Ligand-based drug design of a library of small molecules from a bioactive peptide. (A) 3D structure of the peptide CPEP31 (displayed as balls and sticks) as a part of the protein vFLIP, (PDB entry 3CL3) represented as cartoon ribbon. (B) Energy-minimized conformation of peptide CPEP31, its shape is displayed in gray and major pharmacophoric points as colored spheres (yellow: hydrophobic, green: ring, solid red: negative ionizable, mesh red: H-bond acceptor, and mesh blue: H-Bond donor). (C) Overlay of five different rocs (32) queries with their shape highlighted in color (yellow, red, blue, green, and gray) and pharmacophoric points as colored spheres (same color code as in B). Each individual query covers only a part of the external surface of the peptide. Taken all together, they reproduce the overall shape of the full peptide.

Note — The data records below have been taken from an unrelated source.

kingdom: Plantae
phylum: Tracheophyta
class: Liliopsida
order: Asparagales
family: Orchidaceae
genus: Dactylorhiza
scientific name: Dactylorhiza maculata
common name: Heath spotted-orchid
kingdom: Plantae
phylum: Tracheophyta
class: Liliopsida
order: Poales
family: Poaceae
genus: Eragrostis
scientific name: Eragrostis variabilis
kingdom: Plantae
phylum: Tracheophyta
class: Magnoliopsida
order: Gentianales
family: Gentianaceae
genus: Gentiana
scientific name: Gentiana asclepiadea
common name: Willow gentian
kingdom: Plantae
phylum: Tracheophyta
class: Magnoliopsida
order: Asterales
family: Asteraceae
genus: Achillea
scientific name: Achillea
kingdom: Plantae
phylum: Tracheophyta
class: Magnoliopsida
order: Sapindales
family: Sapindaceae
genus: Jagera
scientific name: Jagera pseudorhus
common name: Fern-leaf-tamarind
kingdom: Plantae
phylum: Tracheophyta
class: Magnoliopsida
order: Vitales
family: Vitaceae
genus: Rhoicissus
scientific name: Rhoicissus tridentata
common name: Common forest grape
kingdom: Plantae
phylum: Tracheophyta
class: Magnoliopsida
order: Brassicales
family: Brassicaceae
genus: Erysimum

Six other queries are not represented in this picture for the sake of clarity. (D) Overlay of two rocs queries (shapes in gray and yellow) with 3D structures of an identified molecular hit shown as gray sticks.

Fig. 5.

SAR, ADME, and interaction with NEET proteins during optimization. (A) Chemical structures of molecules inspired by CPEP31 from dEF384 to dEF3122 including main intermediates with key chemical modifications. (B) Antiviral activity and ADME (absorption, distribution, metabolism, and excretion) data of main compounds: IC50 from the neuraminidase activity assay in the supernatant of A549 cells infected by H1N1 influenza A virus (nM), kinetic solubility at pH 7.4 in µM, CL_int (intrinsic clearance) in hLM/mLM (human/murine liver microsomes) in µL/min/mg protein, CL_int (intrinsic clearance) in hHep/mHep (human/murine hepatocytes) in µL/min/million cells, plasma protein binding (PPB) (% bound) murine, mouse T_1/2 (h-hours, iv-intravenous, po-per os), AUC 0-∞ (area under the curve) in h*µg/mL, C_max (maximum concentration) po in ng/mL and po bioavailability in %, (ND-not determined). (C) Tissue distribution of dEF3122 in mouse and rat. (D and E) [2Fe–2S] cluster release from the three recombinant NEET proteins at 37 °C was determined by following the absorbance of the cluster at 460 nm as a function of time for dEF3122 (D) and CPEP31 (E).

Fig. 6.

Effect of the lead compound in a diet-induced obese model of NASH. Mice fed with a high fat, high fructose, and cholesterol supplemented diet for 38 wk were then treated in the last 8 wk with vehicle, dEF3122, or OCA (obeticholic acid) at indicated concentrations (n = 12 animals per group). (A and B) Histopathological mean score changes between the beginning and end of the treatment for liver portal inflammation (A) and liver portal fibrosis (B) are shown with representative stained liver sections of hematoxylin and eosin (H&E) and picrosirius red stains, respectively. (C–E) (C) Areas of kidney fibrosis at the end of the treatment are shown as % of the total area of the selected fields with representative sections of the kidney stained with picrosirius red. (D) % CD3 and (E) % F4/80 positive areas in kidneys with representative sections of CD3 and F4/80 immunostainings. *P < 0.05, **P < 0.01, and ***P < 0.001 from the T test with a preliminary nonsignificant Shapiro–Wilk test or from Wilcoxon signed–rank test otherwise.